Ant Group has officially announced the launch and open-sourcing of Ling-3.0-flash-VL, the inaugural native multimodal large model within its Bailing series. Leveraging the Mixture of Experts (MoE) architecture of Ling-3.0-flash, this model boosts its total parameters to an impressive 124 billion, while only activating 5.5 billion parameters during a single inference, optimizing computational efficiency. It seamlessly supports multimodal inputs, including images, text, and videos, and features a context window capable of processing up to 256K tokens, facilitating comprehensive understanding and generation.

A standout feature of Ling-3.0-flash-VL is its integration of a visual feedback closed-loop mechanism.
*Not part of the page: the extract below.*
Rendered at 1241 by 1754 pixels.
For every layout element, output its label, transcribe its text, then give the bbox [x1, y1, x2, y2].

This innovative approach enables the model to dynamically adjust and correct its execution results based on visual feedback across diverse scenarios, enhancing accuracy and adaptability. Through native multimodal joint training, the model has significantly elevated its textual processing capabilities, surpassing both its text-only counterpart and GPT-5.4 in relevant benchmarks, demonstrating superior performance in complex language tasks.
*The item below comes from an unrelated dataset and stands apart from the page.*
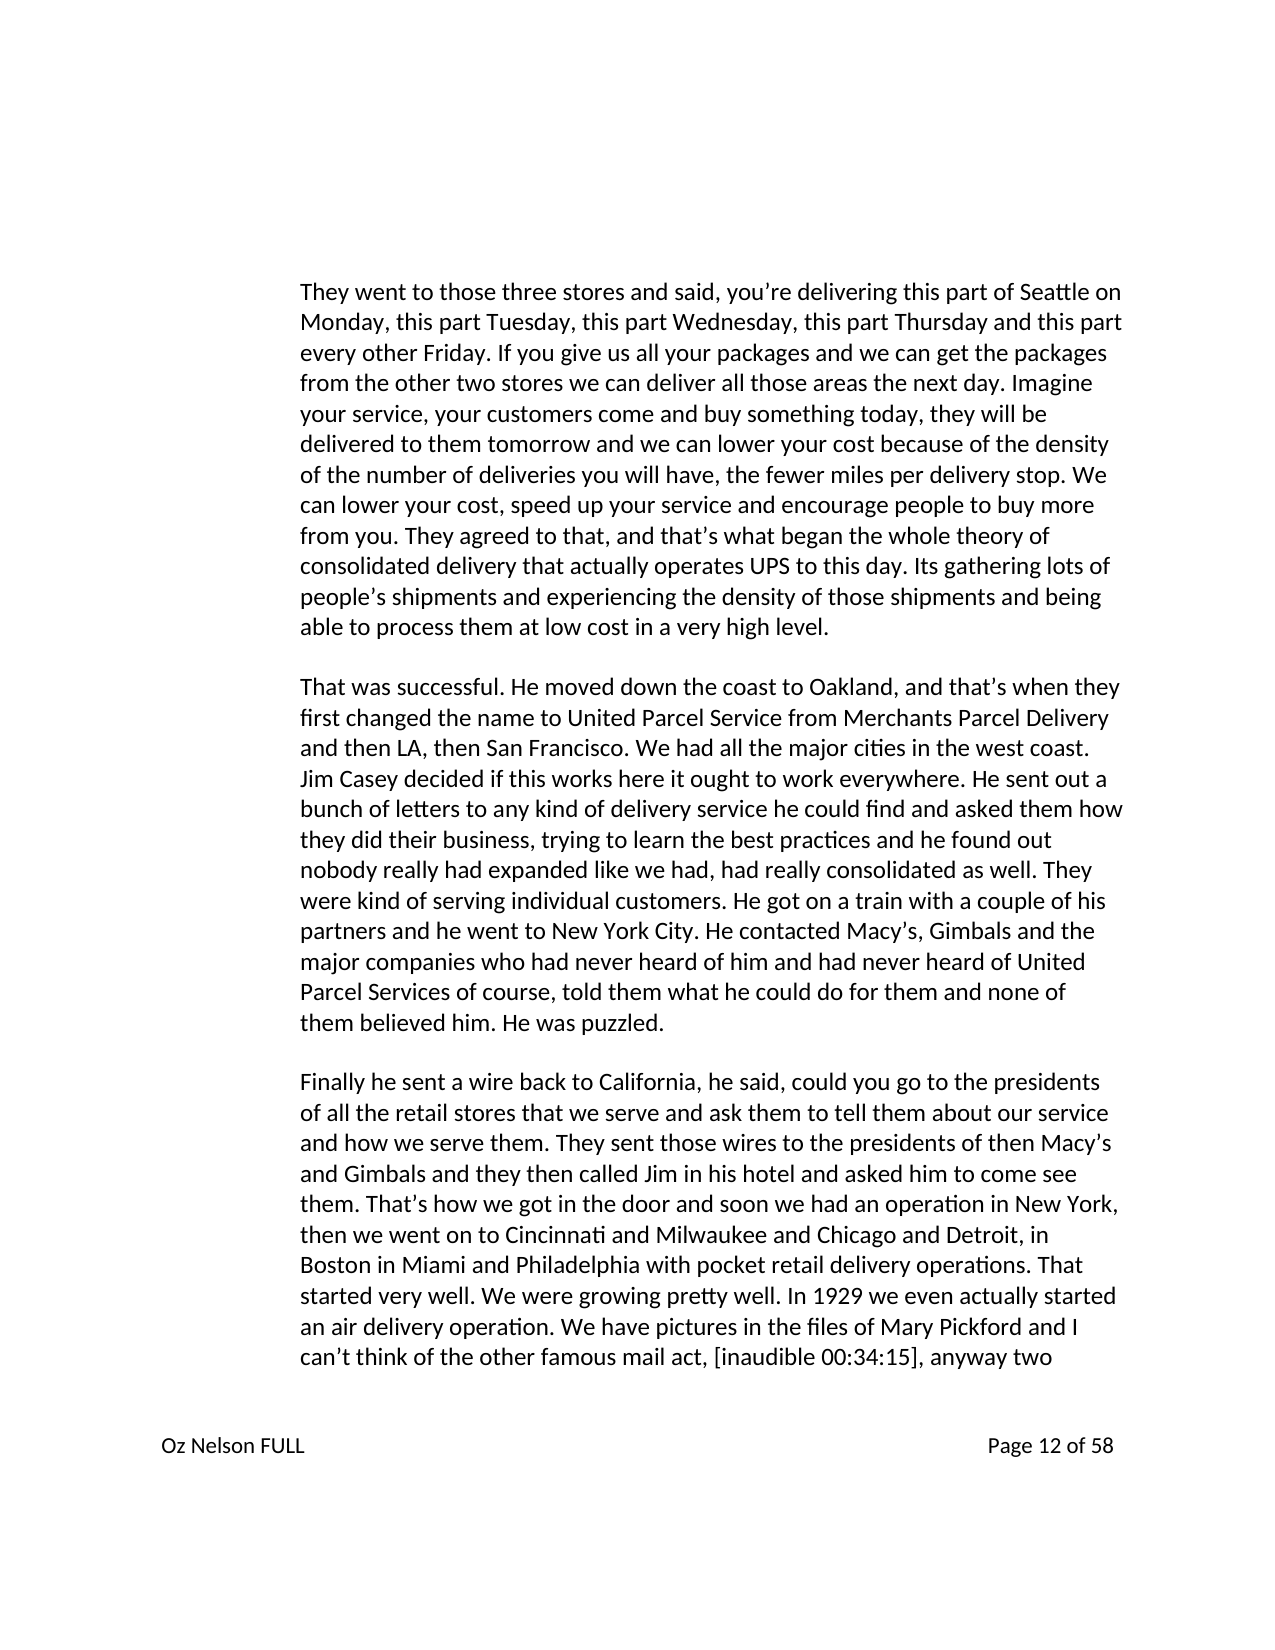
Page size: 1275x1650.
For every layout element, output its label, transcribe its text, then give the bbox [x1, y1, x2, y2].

text That was successful. He moved down the coast to Oakland, and that’s when they first changed the name to United Parcel Service from Merchants Parcel Delivery and then LA, then San Francisco. We had all the major cities in the west coast. Jim Casey decided if this works here it ought to work everywhere. He sent out a bunch of letters to any kind of delivery service he could find and asked them how they did their business, trying to learn the best practices and he found out nobody really had expanded like we had, had really consolidated as well. They were kind of serving individual customers. He got on a train with a couple of his partners and he went to New York City. He contacted Macy’s, Gimbals and the major companies who had never heard of him and had never heard of United Parcel Services of course, told them what he could do for them and none of them believed him. He was puzzled. [300, 671, 1125, 1037]
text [300, 1067, 1125, 1372]
text They went to those three stores and said, you’re delivering this part of Seattle on Monday, this part Tuesday, this part Wednesday, this part Thursday and this part every other Friday. If you give us all your packages and we can get the packages from the other two stores we can deliver all those areas the next day. Imagine your service, your customers come and buy something today, they will be delivered to them tomorrow and we can lower your cost because of the density of the number of deliveries you will have, the fewer miles per delivery stop. We can lower your cost, speed up your service and encourage people to buy more from you. They agreed to that, and that’s what began the whole theory of consolidated delivery that actually operates UPS to this day. Its gathering lots of people’s shipments and experiencing the density of those shipments and being able to process them at low cost in a very high level. [300, 276, 1125, 642]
Ling-3.0-flash-VL excels in executing intricate tasks, such as transforming images into fully functional web pages, performing cross-tool GUI operations with precision, and interpreting medical reports with high accuracy. These capabilities are underpinned by its adoption of an arbitrary-resolution visual encoder and VideoRoPE technology, coupled with a 42-layer hybrid architecture serving as its linguistic backbone. This combination ensures swift, low-latency responses, making it ideal for real-time applications.

Currently, users can explore Ling-3.0-flash-VL for free on Ling Studio. The model is available in BF16 and FP8 versions on relevant open-source platforms, with plans to release FP4 and INT4 versions in the near future, further expanding its accessibility and versatility.